Work task:
Transcribe all of the lines below character for character, omitting the pictures from your answer.

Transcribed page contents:
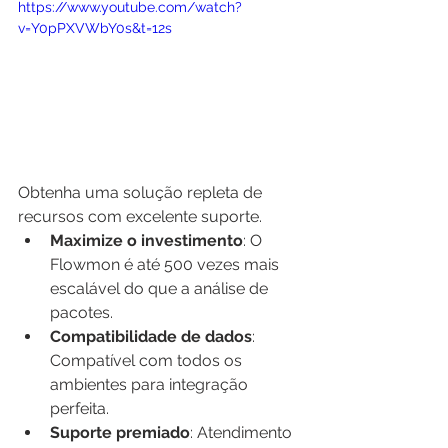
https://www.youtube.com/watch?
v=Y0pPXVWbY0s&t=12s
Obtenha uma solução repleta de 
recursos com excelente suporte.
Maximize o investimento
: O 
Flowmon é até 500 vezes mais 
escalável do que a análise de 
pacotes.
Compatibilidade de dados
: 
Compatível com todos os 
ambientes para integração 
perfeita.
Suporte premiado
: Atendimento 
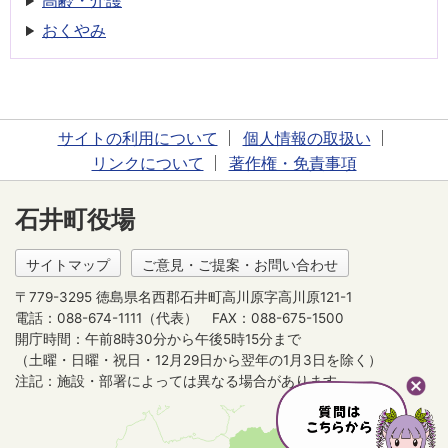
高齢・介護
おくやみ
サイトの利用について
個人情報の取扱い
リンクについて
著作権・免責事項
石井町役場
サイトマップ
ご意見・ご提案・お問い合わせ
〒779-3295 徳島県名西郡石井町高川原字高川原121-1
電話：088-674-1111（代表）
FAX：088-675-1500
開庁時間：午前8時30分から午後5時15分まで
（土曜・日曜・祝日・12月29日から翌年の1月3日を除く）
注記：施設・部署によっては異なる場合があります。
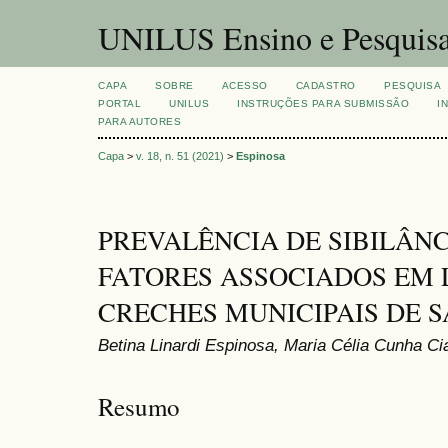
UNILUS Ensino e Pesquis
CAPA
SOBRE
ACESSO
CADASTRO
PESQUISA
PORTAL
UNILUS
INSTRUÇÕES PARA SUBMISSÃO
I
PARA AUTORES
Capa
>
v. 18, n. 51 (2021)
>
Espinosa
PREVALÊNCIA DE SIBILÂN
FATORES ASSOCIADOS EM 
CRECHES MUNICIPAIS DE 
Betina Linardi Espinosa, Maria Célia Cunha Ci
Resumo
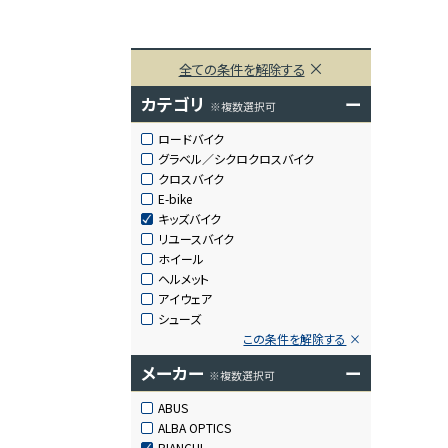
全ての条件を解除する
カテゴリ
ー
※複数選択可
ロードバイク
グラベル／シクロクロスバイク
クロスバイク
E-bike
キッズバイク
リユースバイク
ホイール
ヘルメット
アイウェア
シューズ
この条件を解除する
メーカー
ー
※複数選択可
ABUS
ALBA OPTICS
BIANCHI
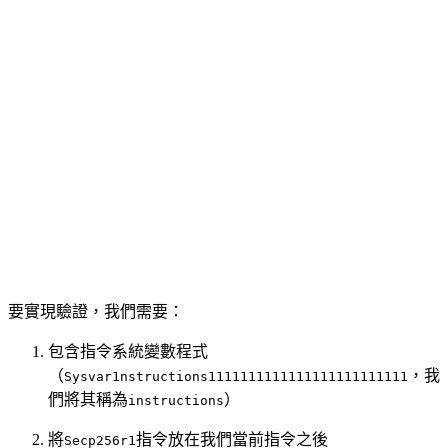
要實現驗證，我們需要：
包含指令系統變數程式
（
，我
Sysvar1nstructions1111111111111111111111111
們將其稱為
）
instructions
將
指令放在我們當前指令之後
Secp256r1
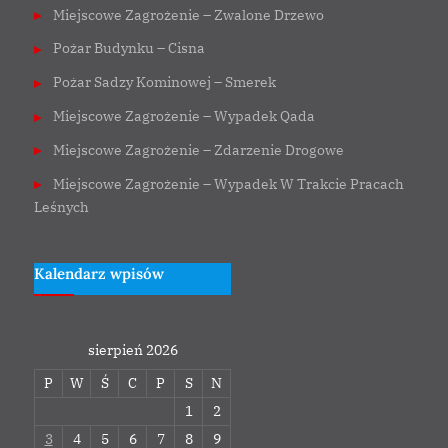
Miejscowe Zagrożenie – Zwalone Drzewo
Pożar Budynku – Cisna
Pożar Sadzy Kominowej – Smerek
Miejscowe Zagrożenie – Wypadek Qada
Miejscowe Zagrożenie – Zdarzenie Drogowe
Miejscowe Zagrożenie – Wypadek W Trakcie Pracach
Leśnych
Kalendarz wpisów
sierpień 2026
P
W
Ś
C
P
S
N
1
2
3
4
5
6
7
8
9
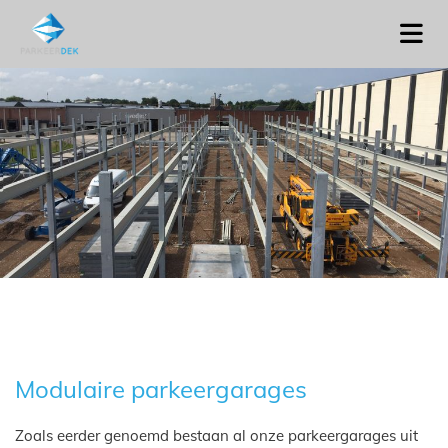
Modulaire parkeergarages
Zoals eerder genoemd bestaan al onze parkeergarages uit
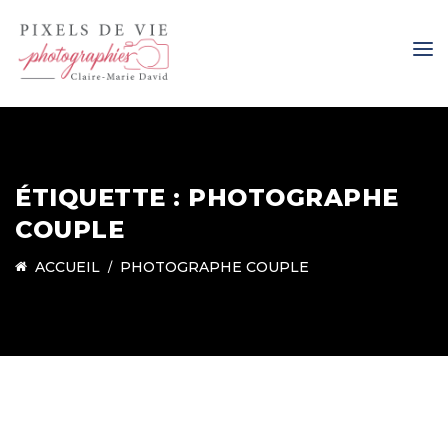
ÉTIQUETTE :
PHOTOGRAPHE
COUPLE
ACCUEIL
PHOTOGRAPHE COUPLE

Result:
https://www.youtube.com/watch?
v=Y0pPXVWbY0s&t=12s
Obtenha uma solução repleta de 
recursos com excelente suporte.
Maximize o investimento
: O 
Flowmon é até 500 vezes mais 
escalável do que a análise de 
pacotes.
Compatibilidade de dados
: 
Compatível com todos os 
ambientes para integração 
perfeita.
Suporte premiado
: Atendimento 
高齢・介護
おくやみ
サイトの利用について
個人情報の取扱い
リンクについて
著作権・免責事項
石井町役場
サイトマップ
ご意見・ご提案・お問い合わせ
〒779-3295 徳島県名西郡石井町高川原字高川原121-1
電話：088-674-1111（代表）
FAX：088-675-1500
開庁時間：午前8時30分から午後5時15分まで
（土曜・日曜・祝日・12月29日から翌年の1月3日を除く）
注記：施設・部署によっては異なる場合があります。
UNILUS Ensino e Pesquis
CAPA
SOBRE
ACESSO
CADASTRO
PESQUISA
PORTAL
UNILUS
INSTRUÇÕES PARA SUBMISSÃO
I
PARA AUTORES
Capa
>
v. 18, n. 51 (2021)
>
Espinosa
PREVALÊNCIA DE SIBILÂN
FATORES ASSOCIADOS EM 
CRECHES MUNICIPAIS DE 
Betina Linardi Espinosa, Maria Célia Cunha Ci
Resumo
全ての条件を解除する
カテゴリ
ー
※複数選択可
ロードバイク
グラベル／シクロクロスバイク
クロスバイク
E-bike
キッズバイク
リユースバイク
ホイール
ヘルメット
アイウェア
シューズ
この条件を解除する
メーカー
ー
※複数選択可
ABUS
ALBA OPTICS
BIANCHI
要實現驗證，我們需要：
包含指令系統變數程式
（
，我
Sysvar1nstructions1111111111111111111111111
們將其稱為
）
instructions
將
指令放在我們當前指令之後
Secp256r1
Miejscowe Zagrożenie – Zwalone Drzewo
Pożar Budynku – Cisna
Pożar Sadzy Kominowej – Smerek
Miejscowe Zagrożenie – Wypadek Qada
Miejscowe Zagrożenie – Zdarzenie Drogowe
Miejscowe Zagrożenie – Wypadek W Trakcie Pracach
Leśnych
Kalendarz wpisów
sierpień 2026
P
W
Ś
C
P
S
N
1
2
3
4
5
6
7
8
9
Modulaire parkeergarages
Zoals eerder genoemd bestaan al onze parkeergarages uit
ÉTIQUETTE :
PHOTOGRAPHE
COUPLE
ACCUEIL
PHOTOGRAPHE COUPLE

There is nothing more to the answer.